* _Data to examine_:
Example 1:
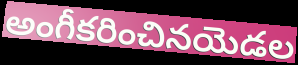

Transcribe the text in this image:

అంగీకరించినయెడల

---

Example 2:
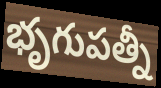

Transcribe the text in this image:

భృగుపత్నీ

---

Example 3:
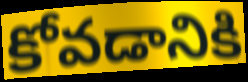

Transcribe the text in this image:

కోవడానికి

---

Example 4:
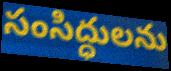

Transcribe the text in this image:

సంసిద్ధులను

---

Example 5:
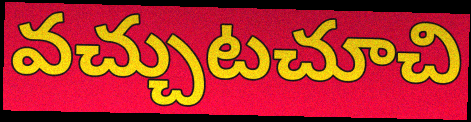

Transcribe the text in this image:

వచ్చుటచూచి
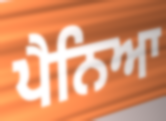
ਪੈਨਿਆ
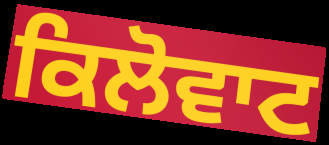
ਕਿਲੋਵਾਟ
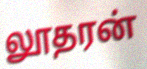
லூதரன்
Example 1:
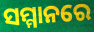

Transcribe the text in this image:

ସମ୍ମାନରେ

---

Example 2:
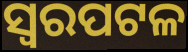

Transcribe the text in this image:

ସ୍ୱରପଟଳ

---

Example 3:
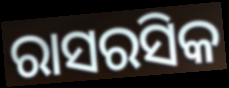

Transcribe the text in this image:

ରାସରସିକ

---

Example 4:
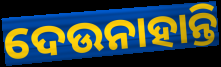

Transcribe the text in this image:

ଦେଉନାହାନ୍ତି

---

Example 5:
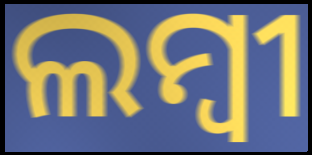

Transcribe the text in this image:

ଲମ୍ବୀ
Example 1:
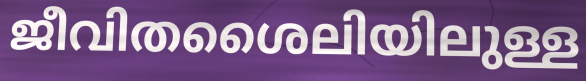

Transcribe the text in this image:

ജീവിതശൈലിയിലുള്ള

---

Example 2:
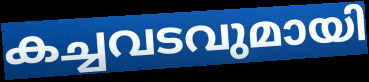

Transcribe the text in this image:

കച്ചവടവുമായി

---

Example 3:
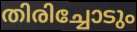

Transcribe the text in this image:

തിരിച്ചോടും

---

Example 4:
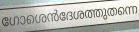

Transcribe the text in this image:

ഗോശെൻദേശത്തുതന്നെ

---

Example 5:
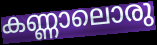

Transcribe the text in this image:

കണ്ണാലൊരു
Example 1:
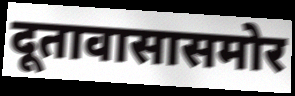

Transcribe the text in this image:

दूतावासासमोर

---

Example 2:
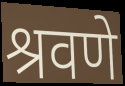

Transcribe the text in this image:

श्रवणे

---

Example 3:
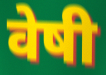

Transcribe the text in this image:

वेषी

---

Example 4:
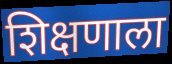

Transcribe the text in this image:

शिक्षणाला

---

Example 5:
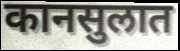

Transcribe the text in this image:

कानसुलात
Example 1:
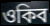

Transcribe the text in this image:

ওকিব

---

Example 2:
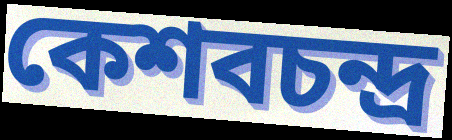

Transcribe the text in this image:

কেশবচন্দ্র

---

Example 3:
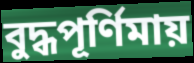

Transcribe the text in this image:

* _Exercise brief_: Return each entry exactly as it stands above, apart from any images.

* _Output of the exercise_:
Example 1:

Transcribe the text in this image:

అంగీకరించినయెడల

---

Example 2:

Transcribe the text in this image:

భృగుపత్నీ

---

Example 3:

Transcribe the text in this image:

కోవడానికి

---

Example 4:

Transcribe the text in this image:

సంసిద్ధులను

---

Example 5:

Transcribe the text in this image:

వచ్చుటచూచి
ਪੈਨਿਆ
ਕਿਲੋਵਾਟ
லூதரன்
Example 1:

Transcribe the text in this image:

ସମ୍ମାନରେ

---

Example 2:

Transcribe the text in this image:

ସ୍ୱରପଟଳ

---

Example 3:

Transcribe the text in this image:

ରାସରସିକ

---

Example 4:

Transcribe the text in this image:

ଦେଉନାହାନ୍ତି

---

Example 5:

Transcribe the text in this image:

ଲମ୍ବୀ
Example 1:

Transcribe the text in this image:

ജീവിതശൈലിയിലുള്ള

---

Example 2:

Transcribe the text in this image:

കച്ചവടവുമായി

---

Example 3:

Transcribe the text in this image:

തിരിച്ചോടും

---

Example 4:

Transcribe the text in this image:

ഗോശെൻദേശത്തുതന്നെ

---

Example 5:

Transcribe the text in this image:

കണ്ണാലൊരു
Example 1:

Transcribe the text in this image:

दूतावासासमोर

---

Example 2:

Transcribe the text in this image:

श्रवणे

---

Example 3:

Transcribe the text in this image:

वेषी

---

Example 4:

Transcribe the text in this image:

शिक्षणाला

---

Example 5:

Transcribe the text in this image:

कानसुलात
Example 1:

Transcribe the text in this image:

ওকিব

---

Example 2:

Transcribe the text in this image:

কেশবচন্দ্র

---

Example 3:

Transcribe the text in this image:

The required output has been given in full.